## EXERCISE
Reproduce only what runs from the line containing "Купить в 1 клик" to the line containing "Mapa do Site" in the records below, inclusive. Keep it exact, and keep the pictures out.

☆ ☆ ☆ ☆ ☆ ☆ ☆

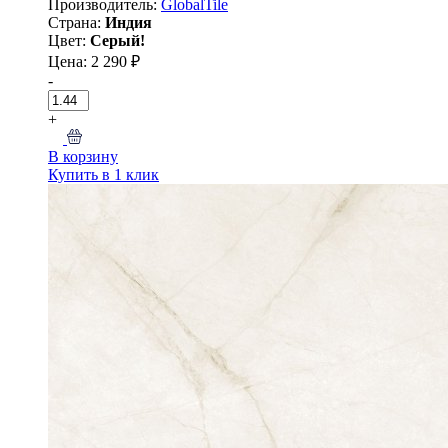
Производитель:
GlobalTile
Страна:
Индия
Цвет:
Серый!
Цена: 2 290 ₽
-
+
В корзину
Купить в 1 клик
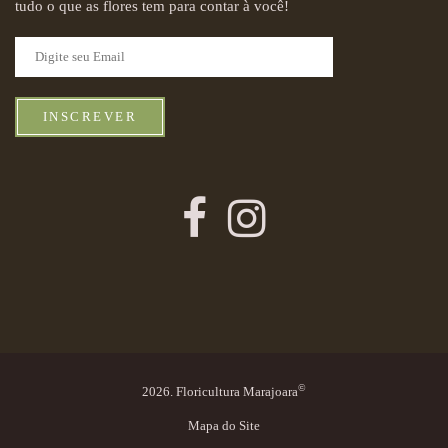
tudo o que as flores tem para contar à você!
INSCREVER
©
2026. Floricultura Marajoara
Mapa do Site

☆ ☆ ☆ ☆ ☆ ☆ ☆

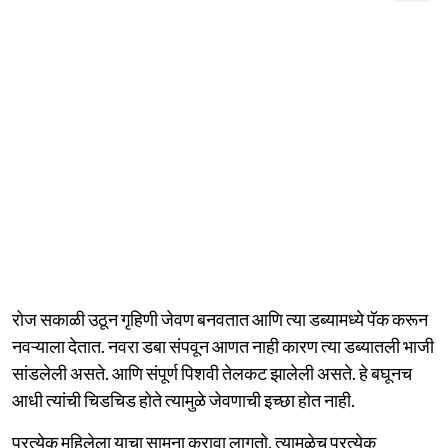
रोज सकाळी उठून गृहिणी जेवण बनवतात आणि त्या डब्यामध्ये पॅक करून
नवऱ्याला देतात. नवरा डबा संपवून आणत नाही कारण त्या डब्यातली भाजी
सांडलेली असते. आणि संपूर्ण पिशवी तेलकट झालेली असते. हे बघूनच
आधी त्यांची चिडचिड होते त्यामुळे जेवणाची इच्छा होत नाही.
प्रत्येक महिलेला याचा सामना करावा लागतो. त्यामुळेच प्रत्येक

☆ ☆ ☆ ☆ ☆ ☆ ☆

## WRITTEN REPLY
Купить в 1 клик
tudo o que as flores tem para contar à você!
INSCREVER
©
2026. Floricultura Marajoara
Mapa do Site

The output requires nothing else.